The hospital is just one blur. I took some X-rays, and my friend’s mom translated all the German for my parents, informing them that I should be woken every two hours to make sure my concussion didn’t worsen. Before we left the hospital the doctors patched up the huge scrapes that covered my arm and lower back. I was also given a brace to readjust my clavicle which had been snapped and small bottle of morphine to ease the pain which soon became excruciating.
I don’t remember much about the accident. I remember racing my friend down the mountain. Speeding so fast down a steep slope that my tire began to shake, in an attempt to slow down, I pressed the brakes.

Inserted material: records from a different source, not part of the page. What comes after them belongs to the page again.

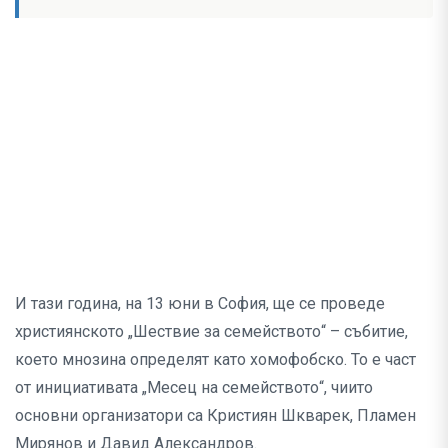
И тази година, на 13 юни в София, ще се проведе
християнското „Шествие за семейството“ – събитие,
което мнозина определят като хомофобско. То е част
от инициативата „Месец на семейството“, чиито
основни организатори са Кристиян Шкварек, Пламен
Мирянов и Давид Александров.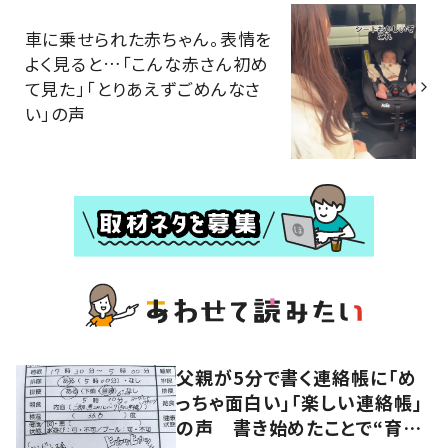
車に乗せられた赤ちゃん。表情を
よく見ると…「こんな赤さん初め
て見た」「とりあえずごめんなさ
い」の声
父親が5分で書く連絡帳に「め
っちゃ面白い」「楽しい連絡帳」
の声 書き始めたことで“育児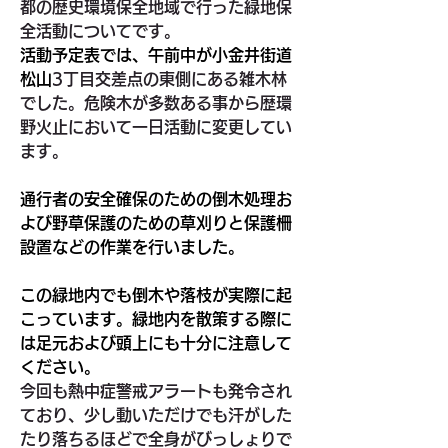
都の歴史環境保全地域で行った緑地保
全活動についてです。
活動予定表では、午前中が小金井街道
松山
3丁目交差点の東側にある雑木林
でした。危険木が多数ある事から歴環
野火止において一日活動に変更してい
ます。
通行者の安全確保のための倒木処理お
よび野草保護のための草刈りと保護柵
設置などの作業を行いました。
この緑地内でも倒木や落枝が実際に起
こっています。緑地内を散策する際に
は足元および頭上にも十分に注意して
ください。
今回も熱中症警戒アラートも発令され
ており、少し動いただけでも汗がした
たり落ちるほどで全身がびっしょりで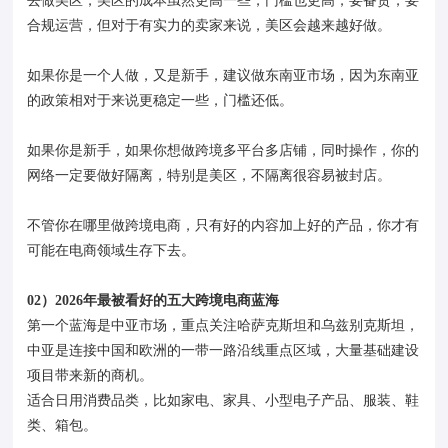
去做美区，美区的成本虽然更高一些，门槛也更高，要备货，要
合规运营，但对于有实力的卖家来说，美区会越来越好做。
如果你是一个人做，又是新手，建议做东南亚市场，因为东南亚
的政策相对于来说更稳定一些，门槛还低。
如果你是新手，如果你想做跨境多平台多店铺，同时操作，你的
网络一定要做好隔离，特别是美区，不隔离很容易被封店。
不管你在哪里做跨境电商，只有好的内容加上好的产品，你才有
可能在电商领域生存下去。
02）2026年最被看好的五大跨境电商蓝海
第一个蓝海是中亚市场，重点关注哈萨克斯坦和乌兹别克斯坦，
中亚是连接中国和欧洲的一带一路沿线重点区域，大量基础建设
项目带来新的商机。
适合日用消费品类，比如家电、家具、小型电子产品、服装、鞋
类、箱包。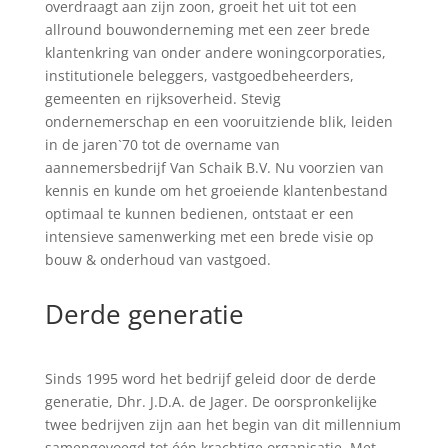
overdraagt aan zijn zoon, groeit het uit tot een
allround bouwonderneming met een zeer brede
klantenkring van onder andere woningcorporaties,
institutionele beleggers, vastgoedbeheerders,
gemeenten en rijksoverheid. Stevig
ondernemerschap en een vooruitziende blik, leiden
in de jaren`70 tot de overname van
aannemersbedrijf Van Schaik B.V. Nu voorzien van
kennis en kunde om het groeiende klantenbestand
optimaal te kunnen bedienen, ontstaat er een
intensieve samenwerking met een brede visie op
bouw & onderhoud van vastgoed.
Derde generatie
Sinds 1995 word het bedrijf geleid door de derde
generatie, Dhr. J.D.A. de Jager. De oorspronkelijke
twee bedrijven zijn aan het begin van dit millennium
samengevoegd tot één krachtige organisatie. Met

Then, all I remember is concrete and nothing. I don’t recall waking up, and unless my mother hadn’t told me, I wouldn’t even remember the two men that picked me up and carried me to the side of the road and stayed with me until my parents arrived. They were just behind us on their bikes, unaware that their daughter lay in an unconscious heap on the road.
It took me a year to gain enough courage to ride a bike; I wore a helmet that time. It was terrifying at first- flashes of the accident kept racing through my mind. However, that reaction didn’t last long. My father encouraged me to pedal my way through simple and flat streets of Washington D.C. and helped me ride up and down a simple hill. The fact is that no matter how much I fall, I know I always have to get back up.